Exercise ->
Take the listing below and output it exactly, with no images.

┄┄┄┄┄┄

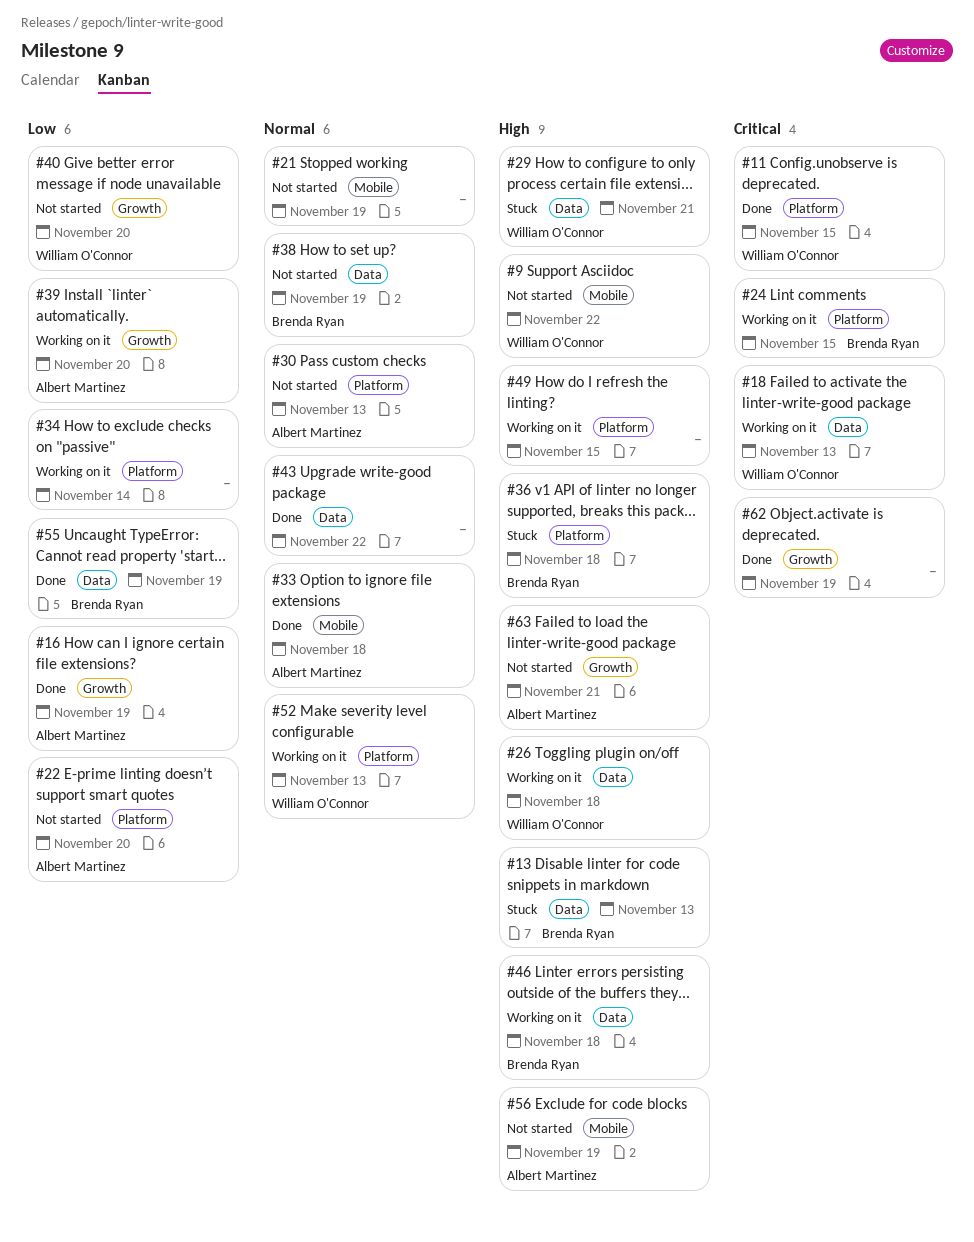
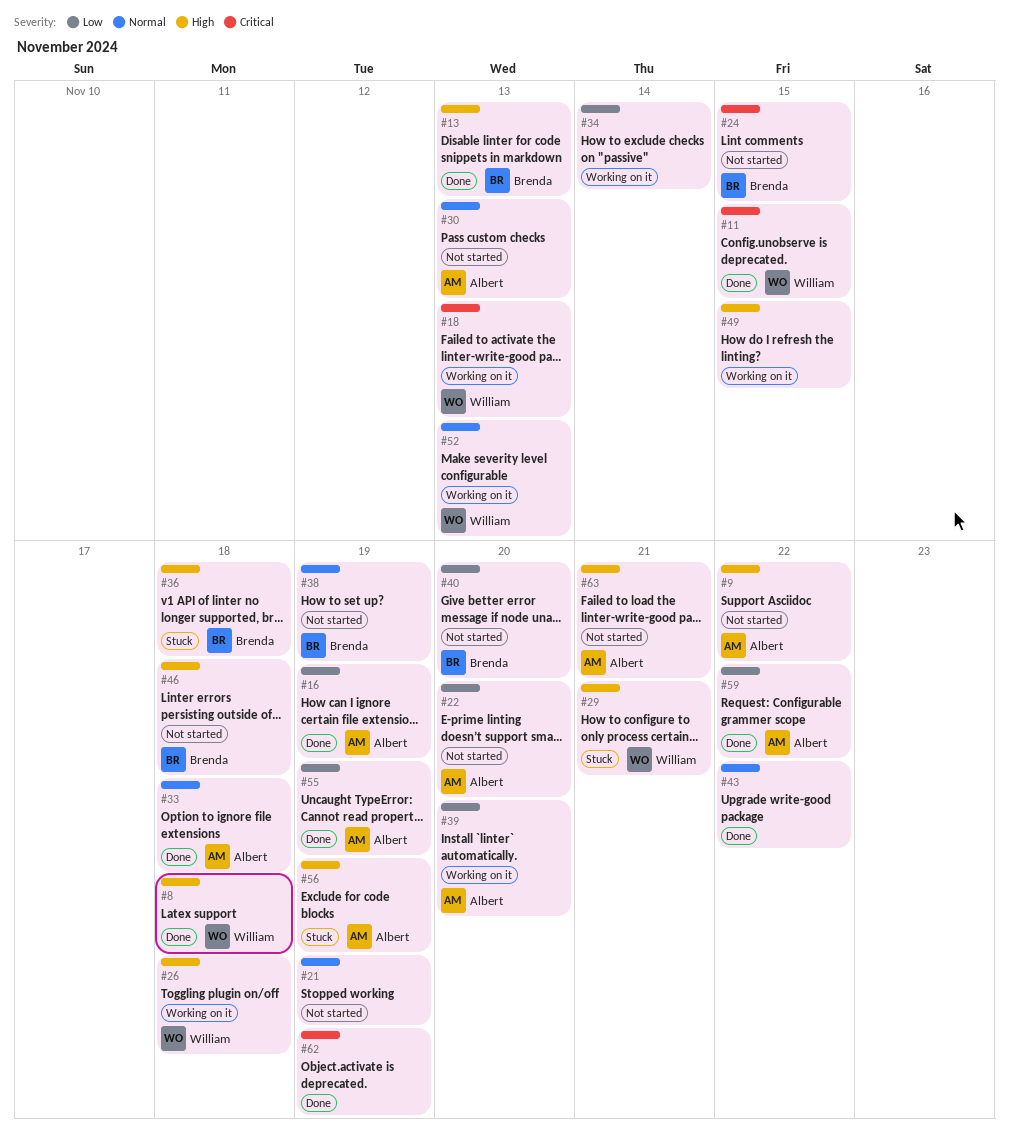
#8: none -> present
#9, owner: William O'Connor -> Albert Martinez
#13, status: Stuck -> Done
#24, status: Working on it -> Not started
#40, owner: William O'Connor -> Brenda Ryan
#46, status: Working on it -> Not started
#55, owner: Brenda Ryan -> Albert Martinez
#56, status: Not started -> Stuck
#59: none -> present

┄┄┄┄┄┄

Reply to the exercise ->
#8: none -> present
#9, owner: William O'Connor -> Albert Martinez
#13, status: Stuck -> Done
#24, status: Working on it -> Not started
#40, owner: William O'Connor -> Brenda Ryan
#46, status: Working on it -> Not started
#55, owner: Brenda Ryan -> Albert Martinez
#56, status: Not started -> Stuck
#59: none -> present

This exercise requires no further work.